Try it: Gather every line in the rows below that contains the string "Password", matching case, and copy each one.

____

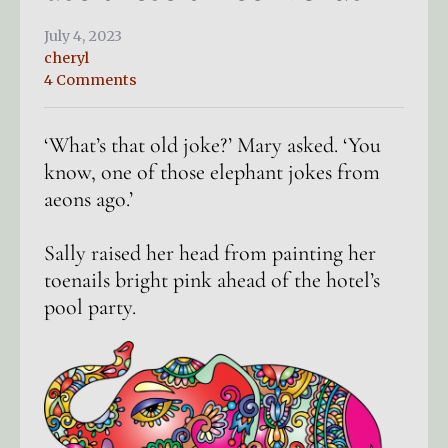
July 4, 2023
cheryl
4 Comments
‘What’s that old joke?’ Mary asked. ‘You
know, one of those elephant jokes from
aeons ago.’
Sally raised her head from painting her
toenails bright pink ahead of the hotel’s
pool party.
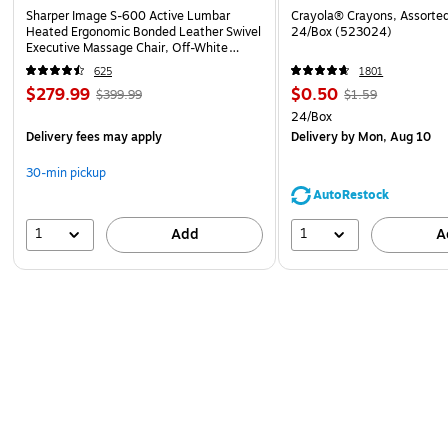
Sharper Image S-600 Active Lumbar
Crayola® Crayons, Assorted
Heated Ergonomic Bonded Leather Swivel
24/Box (523024)
Executive Massage Chair, Off-White
(60098-OWHT)
625
1801
$279.99
$0.50
$399.99
$1.59
24/Box
Delivery fees may apply
Delivery
by Mon, Aug 10
30-min pickup
AutoRestock
1
1
Add
A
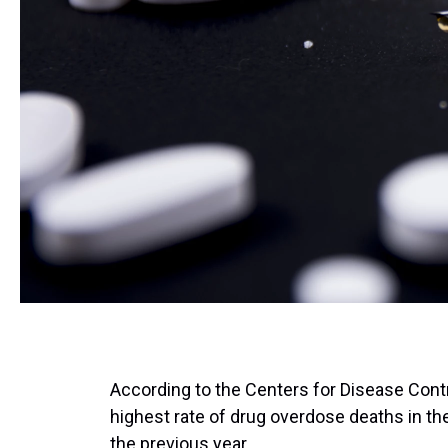
According to the Centers for Disease Contr
highest rate of drug overdose deaths in th
the previous year.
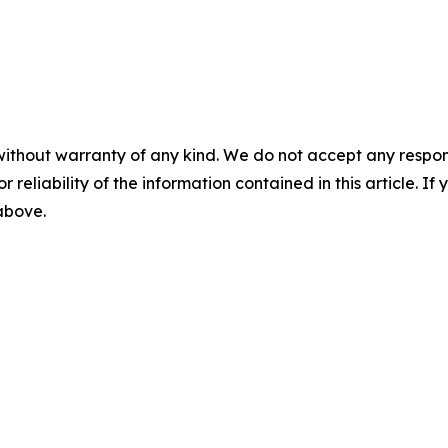
without warranty of any kind. We do not accept any responsib
r reliability of the information contained in this article. I
 above.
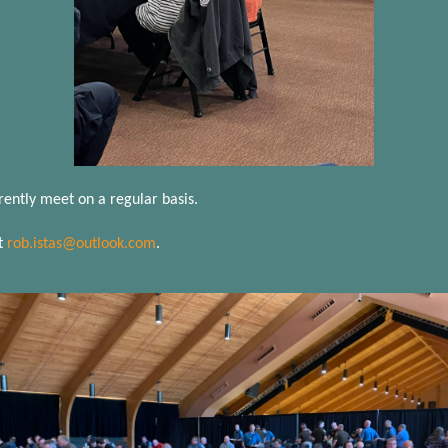
rently meet on a regular basis.
t
rob.istas@outlook.com
.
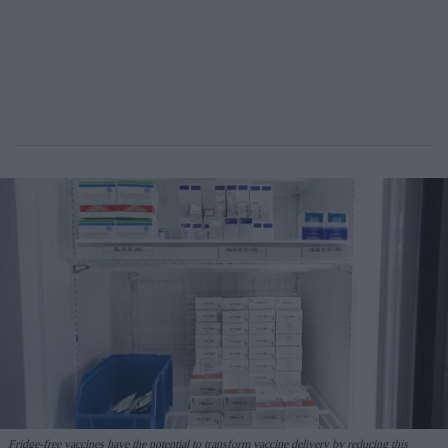
Fridge-free vaccines have the potential to transform vaccine delivery by reducing this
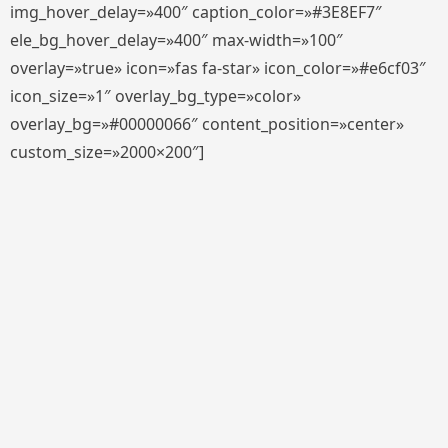
img_hover_delay=»400″ caption_color=»#3E8EF7″
ele_bg_hover_delay=»400″ max-width=»100″
overlay=»true» icon=»fas fa-star» icon_color=»#e6cf03″
icon_size=»1″ overlay_bg_type=»color»
overlay_bg=»#00000066″ content_position=»center»
custom_size=»2000×200″]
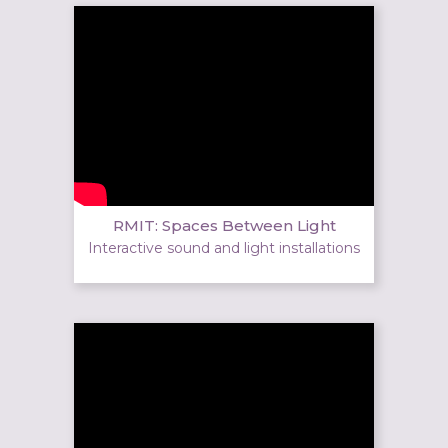
RMIT: Spaces Between Light
Interactive sound and light installations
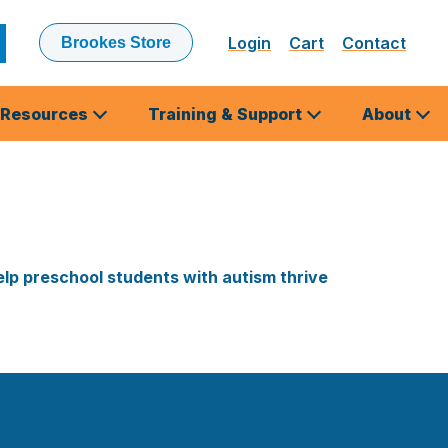
Login
Cart
Contact
Brookes Store
ubmit
earch
Resources
Training & Support
About
lp preschool students with autism thrive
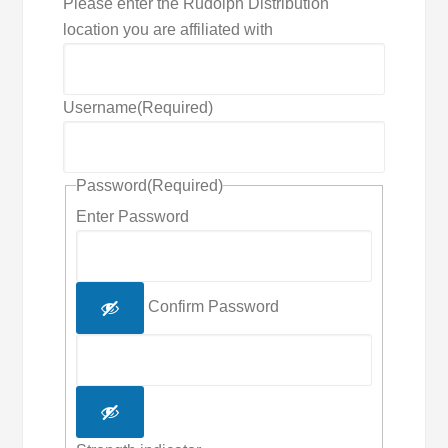
Please enter the Rudolph Distribution
location you are affiliated with
Username
(Required)
Password
(Required)
Enter Password
Confirm Password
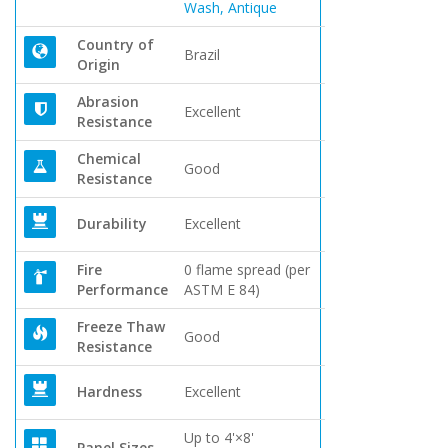
Wash, Antique
Country of
Brazil
Origin
Abrasion
Excellent
Resistance
Chemical
Good
Resistance
Durability
Excellent
Fire
0 flame spread (per
Performance
ASTM E 84)
Freeze Thaw
Good
Resistance
Hardness
Excellent
Up to 4'×8'
Panel Sizes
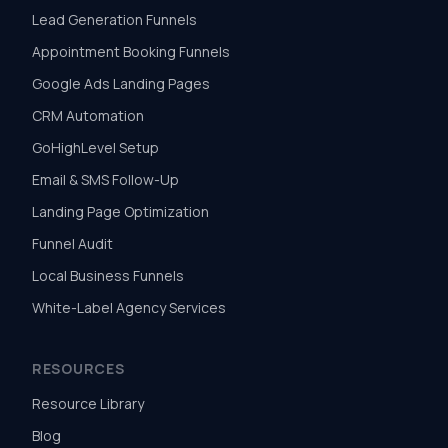
Lead Generation Funnels
Appointment Booking Funnels
Google Ads Landing Pages
CRM Automation
GoHighLevel Setup
Email & SMS Follow-Up
Landing Page Optimization
Funnel Audit
Local Business Funnels
White-Label Agency Services
RESOURCES
Resource Library
Blog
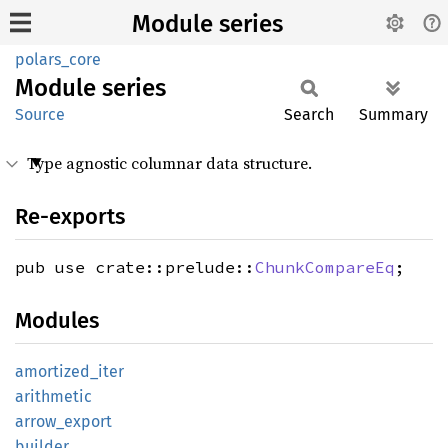
Module series
polars_core
Module
series
Source
Search
Summary
Type agnostic columnar data structure.
Re-exports
pub use crate::prelude::
ChunkCompareEq
;
Modules
amortized_
iter
arithmetic
arrow_
export
builder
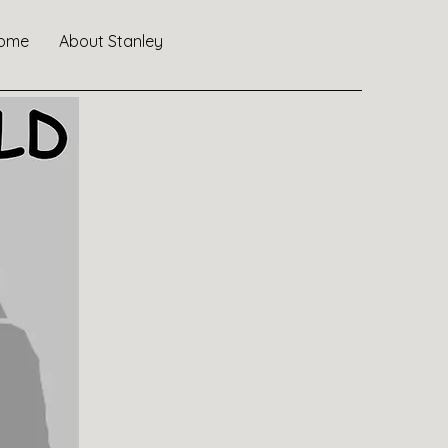
ome
About Stanley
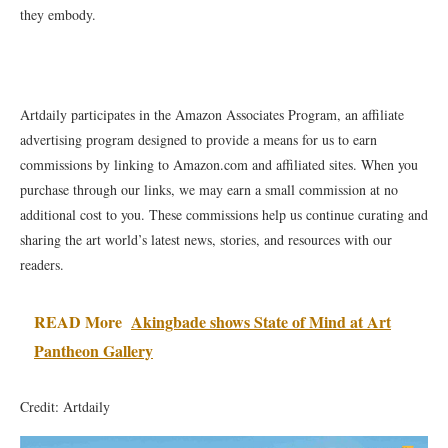
they embody.
Artdaily participates in the Amazon Associates Program, an affiliate
advertising program designed to provide a means for us to earn
commissions by linking to Amazon.com and affiliated sites. When you
purchase through our links, we may earn a small commission at no
additional cost to you. These commissions help us continue curating and
sharing the art world’s latest news, stories, and resources with our
readers.
READ More
Akingbade shows State of Mind at Art
Pantheon Gallery
Credit: Artdaily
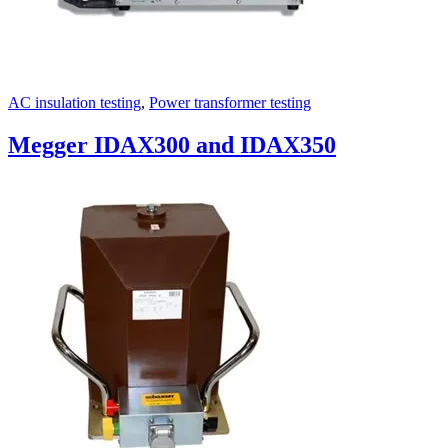
AC insulation testing
,
Power transformer testing
Megger IDAX300 and IDAX350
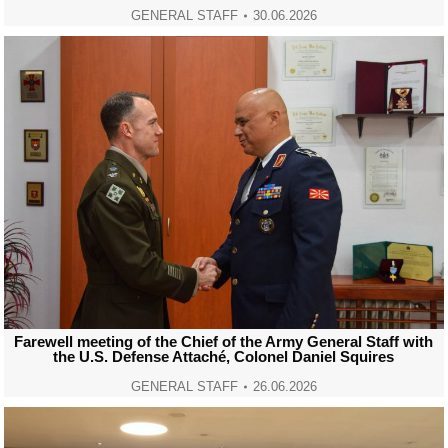
GENERAL STAFF
30.06.2026
Farewell meeting of the Chief of the Army General Staff with
the U.S. Defense Attaché, Colonel Daniel Squires
GENERAL STAFF
26.06.2026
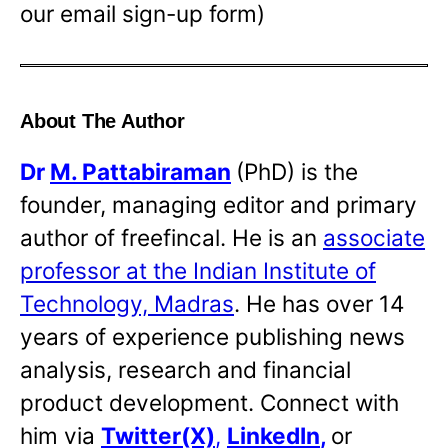
our email sign-up form)
About The Author
Dr
M. Pattabiraman
(PhD) is the
founder, managing editor and primary
author of freefincal. He is an
associate
professor at the Indian Institute of
Technology, Madras
. He has over 14
years of experience publishing news
analysis, research and financial
product development. Connect with
him via
Twitter(X)
,
LinkedIn
,
or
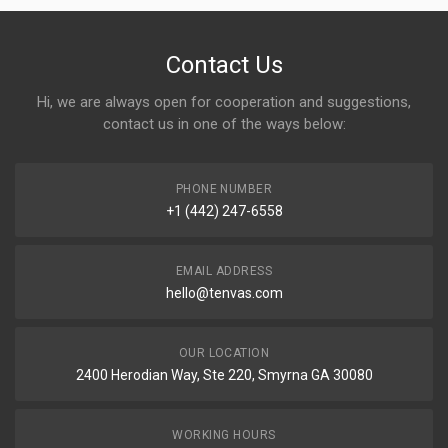
Contact Us
Hi, we are always open for cooperation and suggestions,
contact us in one of the ways below:
PHONE NUMBER
+1 (442) 247-6558
EMAIL ADDRESS
hello@tenvas.com
OUR LOCATION
2400 Herodian Way, Ste 220, Smyrna GA 30080
WORKING HOURS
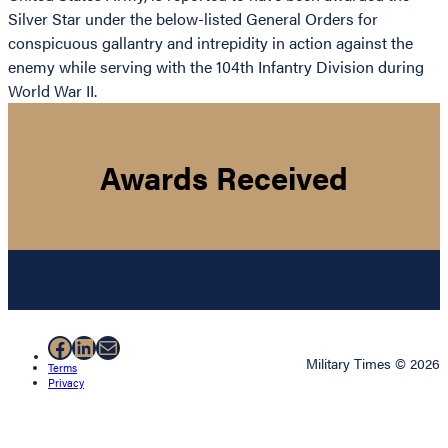
Silver Star under the below-listed General Orders for
conspicuous gallantry and intrepidity in action against the
enemy while serving with the 104th Infantry Division during
World War II.
Awards Received
Facebook
LinkedIn
Mail
Military Times © 2026
Terms
Privacy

____

Answer below:
Password
Enter Password
Confirm Password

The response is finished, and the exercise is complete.